The security alarm on a parked car goes off and produces a frequency of 960 Hz. The speed of sound is 343 m/s. As you drive toward this parked car, pass it, and drive away, you observe the frequency to change by 95 Hz. At what speed are you driving?

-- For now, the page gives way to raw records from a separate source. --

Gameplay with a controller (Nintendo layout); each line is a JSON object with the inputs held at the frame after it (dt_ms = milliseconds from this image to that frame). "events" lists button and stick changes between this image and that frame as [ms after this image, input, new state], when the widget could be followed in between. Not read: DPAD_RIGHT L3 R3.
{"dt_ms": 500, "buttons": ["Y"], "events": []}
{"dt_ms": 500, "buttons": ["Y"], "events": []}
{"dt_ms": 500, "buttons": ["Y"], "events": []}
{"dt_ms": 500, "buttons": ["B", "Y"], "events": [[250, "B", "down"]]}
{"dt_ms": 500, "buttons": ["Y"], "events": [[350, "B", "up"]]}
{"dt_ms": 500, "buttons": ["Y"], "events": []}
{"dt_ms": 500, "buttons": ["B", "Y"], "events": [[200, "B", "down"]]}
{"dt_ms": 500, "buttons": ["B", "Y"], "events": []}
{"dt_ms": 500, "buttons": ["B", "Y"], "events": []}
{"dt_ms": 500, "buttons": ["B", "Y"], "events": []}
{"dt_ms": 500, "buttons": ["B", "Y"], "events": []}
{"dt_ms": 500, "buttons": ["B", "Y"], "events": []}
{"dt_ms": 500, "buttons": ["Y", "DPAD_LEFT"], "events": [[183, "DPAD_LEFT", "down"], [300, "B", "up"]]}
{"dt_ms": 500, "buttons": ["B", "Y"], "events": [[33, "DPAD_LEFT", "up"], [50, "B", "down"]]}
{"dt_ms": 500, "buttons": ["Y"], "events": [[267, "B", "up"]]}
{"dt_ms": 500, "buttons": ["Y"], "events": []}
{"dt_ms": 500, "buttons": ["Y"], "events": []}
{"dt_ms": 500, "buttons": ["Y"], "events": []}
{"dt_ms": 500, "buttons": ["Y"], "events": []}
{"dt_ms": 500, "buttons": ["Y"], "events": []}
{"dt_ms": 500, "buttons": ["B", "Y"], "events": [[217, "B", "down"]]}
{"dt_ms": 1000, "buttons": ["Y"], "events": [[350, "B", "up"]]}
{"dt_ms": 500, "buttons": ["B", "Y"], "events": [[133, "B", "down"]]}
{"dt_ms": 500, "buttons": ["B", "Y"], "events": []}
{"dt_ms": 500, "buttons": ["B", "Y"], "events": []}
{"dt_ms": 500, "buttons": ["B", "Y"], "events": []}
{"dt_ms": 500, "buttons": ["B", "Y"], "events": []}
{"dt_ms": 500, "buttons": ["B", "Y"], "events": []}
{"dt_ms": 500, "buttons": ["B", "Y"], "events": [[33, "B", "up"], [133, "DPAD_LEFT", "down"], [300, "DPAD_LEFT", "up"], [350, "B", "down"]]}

To solve the problem, we will use the Doppler effect equations for sound. The frequency observed by a moving observer when approaching and then moving away from a stationary source will be calculated. ### Step-by-Step Solution: 1. **Identify Given Values:** - Frequency of the source, \( f_s = 960 \, \text{Hz} \) - Speed of sound, \( v = 343 \, \text{m/s} \) - Change in observed frequency, \( \Delta f = 95 \, \text{Hz} \) 2. **Doppler Effect Equations:** - When the observer is moving toward the source: \[ f_1 = \frac{v + v_c}{v} f_s \] - When the observer is moving away from the source: \[ f_2 = \frac{v - v_c}{v} f_s \] 3. **Calculate the Difference in Frequencies:** - The difference between the frequencies when approaching and moving away is given by: \[ f_1 - f_2 = 95 \, \text{Hz} \] - Substituting the expressions for \( f_1 \) and \( f_2 \): \[ \frac{v + v_c}{v} f_s - \frac{v - v_c}{v} f_s = 95 \] 4. **Simplify the Equation:** - Factor out \( \frac{f_s}{v} \): \[ \frac{f_s}{v} \left( (v + v_c) - (v - v_c) \right) = 95 \] - This simplifies to: \[ \frac{f_s}{v} (2v_c) = 95 \] 5. **Rearranging for \( v_c \):** - Rearranging gives: \[ v_c = \frac{95v}{2f_s} \] 6. **Substituting Known Values:** - Substitute \( v = 343 \, \text{m/s} \) and \( f_s = 960 \, \text{Hz} \): \[ v_c = \frac{95 \times 343}{2 \times 960} \] 7. **Calculating \( v_c \):** - Calculate the numerator: \[ 95 \times 343 = 32585 \] - Calculate the denominator: \[ 2 \times 960 = 1920 \] - Now divide: \[ v_c = \frac{32585}{1920} \approx 16.95 \, \text{m/s} \] 8. **Final Result:** - Rounding gives: \[ v_c \approx 17 \, \text{m/s} \] ### Conclusion: The speed at which you are driving is approximately **17 m/s**.